I felt immediate relief after the salt-water cleanse, but it made sense to allow three full days of fasting so the inflammation could heal.

Fasting is easy for fat-adapted people.  Carbohydrate glucose-burning people struggle with fasting because they experience blood sugar, insulin and other hormone fluctuations that drive cravings.  I felt great during the fast with some slight fatigue during the late afternoons of Days 2 & 3.  I actually experienced a heightened sense of mental clarity during the fast.  It was really cool!

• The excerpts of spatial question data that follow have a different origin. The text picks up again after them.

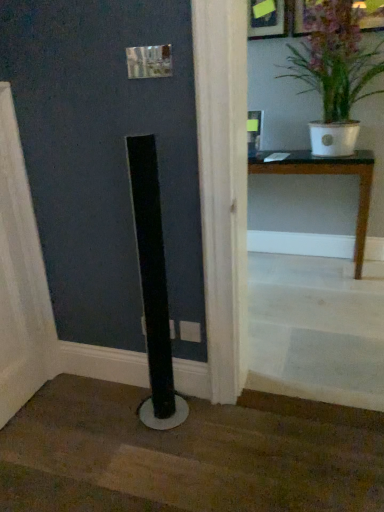
Question: Does point (360, 61) appear closer or farther from the camera than point (51, 456)?

Choices:
 (A) closer
 (B) farther

Answer: (B)

Question: Is white glossy pot at upper right spatially inside black matte pole at lower center, positioned as the first stairwell in bottom-to-top order, or outside of it?

Choices:
 (A) outside
 (B) inside

Answer: (A)

Question: Which object is positioned farthest from the wooden table at center?

Choices:
 (A) white wooden stairs at lower right, the 2th stairwell in the bottom-to-top sequence
 (B) black matte pole at lower center, which appears as the 2th stairwell when viewed from the top
 (C) white glossy pot at upper right

Answer: (B)

Question: Which of these objects is positioned closest to the wooden table at center?

Choices:
 (A) white wooden stairs at lower right, the 2th stairwell in the bottom-to-top sequence
 (B) white glossy pot at upper right
 (C) black matte pole at lower center, positioned as the first stairwell in bottom-to-top order

Answer: (B)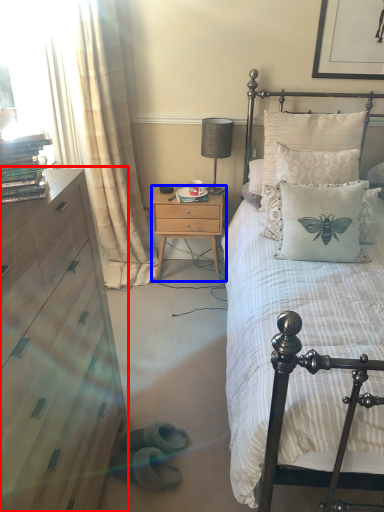
Question: Which object appears closest to the camera in this image, chest of drawers (highlighted by a red box) or nightstand (highlighted by a blue box)?

Choices:
 (A) chest of drawers
 (B) nightstand

Answer: (A)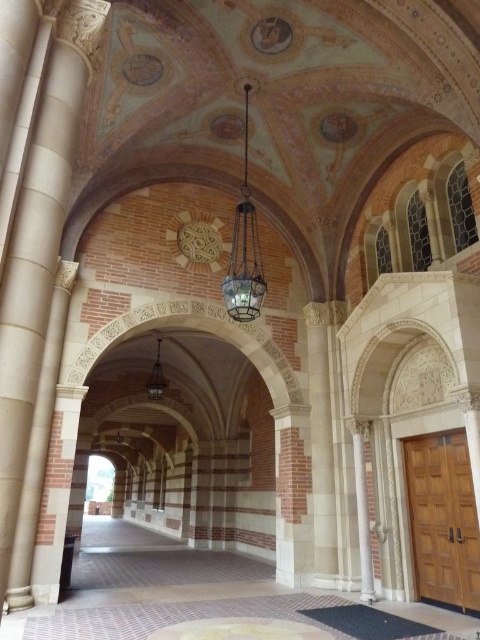
You are a photographer positioned at the camera. You want to take a photo of the white marble column at center. Considering the distance between you and the column, will you need to use a telephoto lens to capture the column in detail?

The white marble column at center and camera are 9.26 meters apart. A telephoto lens is typically used for distant subjects to magnify details. Since the distance is over 9 meters, using a telephoto lens would help capture the column in detail from that distance.

You are standing in the corridor and want to touch both the white marble column at center and the matte brass lamp at center. Which object should you reach for first to touch the one closer to you?

You should reach for the white marble column at center first because it is closer to the viewer than the matte brass lamp at center.

You are an interior designer assessing the corridor. You need to determine if the metallic glass chandelier at center can be lowered so its bottom reaches the same height as the white marble column at center. Is this possible based on their current heights?

The metallic glass chandelier at center is shorter than the white marble column at center, so lowering it further would not make their bottoms align since the column is already taller. The chandelier cannot be lowered enough to match the column height.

Here is how how I reintroduced food:

  1. Day 1, Breakfast – skipped
  2. Day 1, Lunch: two scrambled eggs
  3. Day 1, Dinner: More scrambled eggs and sauteed spinach, kale, mushrooms and onions, plus a side dish of sauerkraut
  4. Day 2: Same as Day 1 and also introduced some sausage and salad with dinner
  5. Day 3: Same as Day 2, but I ate some dairy (sour cream and cheese) with fajita meat and veggies….uh-oh!

During Day 3 while taking an evening walk with the dog, I noticed some of right right-side stiffness and discomfort had returned.  It was very mild, but it was present enough that I took notice and asked myself what did I eat?  Oh no!  Not my beloved dairy!  I love cheese and butter!  Shoot!  I was eating a lot of dairy during the weeks preceding this diverticulitis episode.  Since this observation I have abstained from all dairy and plan to introduce it again in the months ahead.

BTW: during Lent I have skipped breakfast and eat in a compressed window of 6-8 hours, between 12 pm and 8 pm .  This has been a really cool experiment.  I give my body 16-18 hours of fasting every day.  I just may stick to this way of eating for good.  I make breakfast many mornings and pack it in Tupperware for the lunch-hour.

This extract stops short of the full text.